== Extracted records
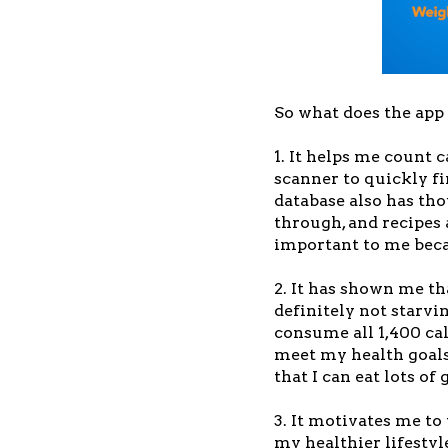
So what does the app
1. It helps me count 
scanner to quickly fi
database also has th
through, and recipes 
important to me becau
2. It has shown me tha
definitely not starvi
consume all 1,400 cal
meet my health goals
that I can eat lots of 
3. It motivates me to 
my healthier lifestyl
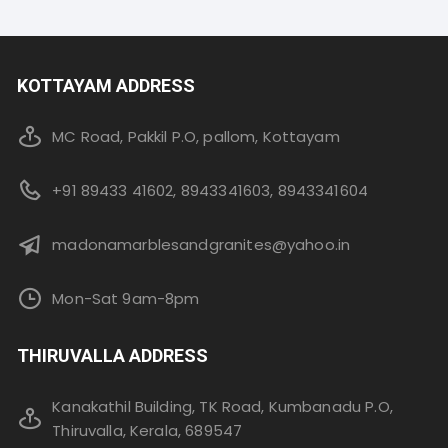
KOTTAYAM ADDRESS
MC Road, Pakkil P.O, pallom, Kottayam
+91 89433 41602, 8943341603, 8943341604
madonamarblesandgranites@yahoo.in
Mon-Sat 9am-8pm
THIRUVALLA ADDRESS
Kanakathil Building, TK Road, Kumbanadu P.O,
Thiruvalla, Kerala, 689547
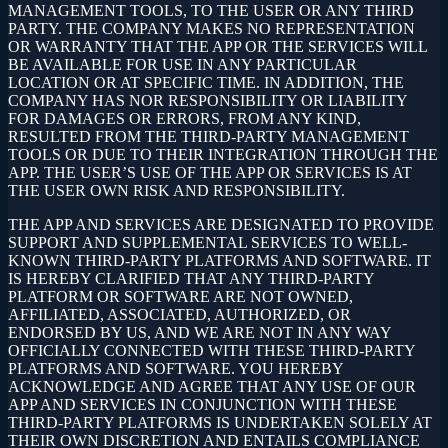
MANAGEMENT TOOLS, TO THE USER OR ANY THIRD
PARTY. THE COMPANY MAKES NO REPRESENTATION
OR WARRANTY THAT THE APP OR THE SERVICES WILL
BE AVAILABLE FOR USE IN ANY PARTICULAR
LOCATION OR AT SPECIFIC TIME. IN ADDITION, THE
COMPANY HAS NOR RESPONSIBILITY OR LIABILITY
FOR DAMAGES OR ERRORS, FROM ANY KIND,
RESULTED FROM THE THIRD-PARTY MANAGEMENT
TOOLS OR DUE TO THEIR INTEGRATION THROUGH THE
APP. THE USER’S USE OF THE APP OR SERVICES IS AT
THE USER OWN RISK AND RESPONSIBILITY.
THE APP AND SERVICES ARE DESIGNATED TO PROVIDE
SUPPORT AND SUPPLEMENTAL SERVICES TO WELL-
KNOWN THIRD-PARTY PLATFORMS AND SOFTWARE. IT
IS HEREBY CLARIFIED THAT ANY THIRD-PARTY
PLATFORM OR SOFTWARE ARE NOT OWNED,
AFFILIATED, ASSOCIATED, AUTHORIZED, OR
ENDORSED BY US, AND WE ARE NOT IN ANY WAY
OFFICIALLY CONNECTED WITH THESE THIRD-PARTY
PLATFORMS AND SOFTWARE. YOU HEREBY
ACKNOWLEDGE AND AGREE THAT ANY USE OF OUR
APP AND SERVICES IN CONJUNCTION WITH THESE
THIRD-PARTY PLATFORMS IS UNDERTAKEN SOLELY AT
THEIR OWN DISCRETION AND ENTAILS COMPLIANCE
====
* [Directive]: Print every entry exactly; omit the pictures.

* [The answer]:
So what does the app
1. It helps me count 
scanner to quickly fi
database also has th
through, and recipes 
important to me becau
2. It has shown me tha
definitely not starvi
consume all 1,400 cal
meet my health goals
that I can eat lots of 
3. It motivates me to 
my healthier lifestyl
KOTTAYAM ADDRESS
MC Road, Pakkil P.O, pallom, Kottayam
+91 89433 41602, 8943341603, 8943341604
madonamarblesandgranites@yahoo.in
Mon-Sat 9am-8pm
THIRUVALLA ADDRESS
Kanakathil Building, TK Road, Kumbanadu P.O,
Thiruvalla, Kerala, 689547
MANAGEMENT TOOLS, TO THE USER OR ANY THIRD
PARTY. THE COMPANY MAKES NO REPRESENTATION
OR WARRANTY THAT THE APP OR THE SERVICES WILL
BE AVAILABLE FOR USE IN ANY PARTICULAR
LOCATION OR AT SPECIFIC TIME. IN ADDITION, THE
COMPANY HAS NOR RESPONSIBILITY OR LIABILITY
FOR DAMAGES OR ERRORS, FROM ANY KIND,
RESULTED FROM THE THIRD-PARTY MANAGEMENT
TOOLS OR DUE TO THEIR INTEGRATION THROUGH THE
APP. THE USER’S USE OF THE APP OR SERVICES IS AT
THE USER OWN RISK AND RESPONSIBILITY.
THE APP AND SERVICES ARE DESIGNATED TO PROVIDE
SUPPORT AND SUPPLEMENTAL SERVICES TO WELL-
KNOWN THIRD-PARTY PLATFORMS AND SOFTWARE. IT
IS HEREBY CLARIFIED THAT ANY THIRD-PARTY
PLATFORM OR SOFTWARE ARE NOT OWNED,
AFFILIATED, ASSOCIATED, AUTHORIZED, OR
ENDORSED BY US, AND WE ARE NOT IN ANY WAY
OFFICIALLY CONNECTED WITH THESE THIRD-PARTY
PLATFORMS AND SOFTWARE. YOU HEREBY
ACKNOWLEDGE AND AGREE THAT ANY USE OF OUR
APP AND SERVICES IN CONJUNCTION WITH THESE
THIRD-PARTY PLATFORMS IS UNDERTAKEN SOLELY AT
THEIR OWN DISCRETION AND ENTAILS COMPLIANCE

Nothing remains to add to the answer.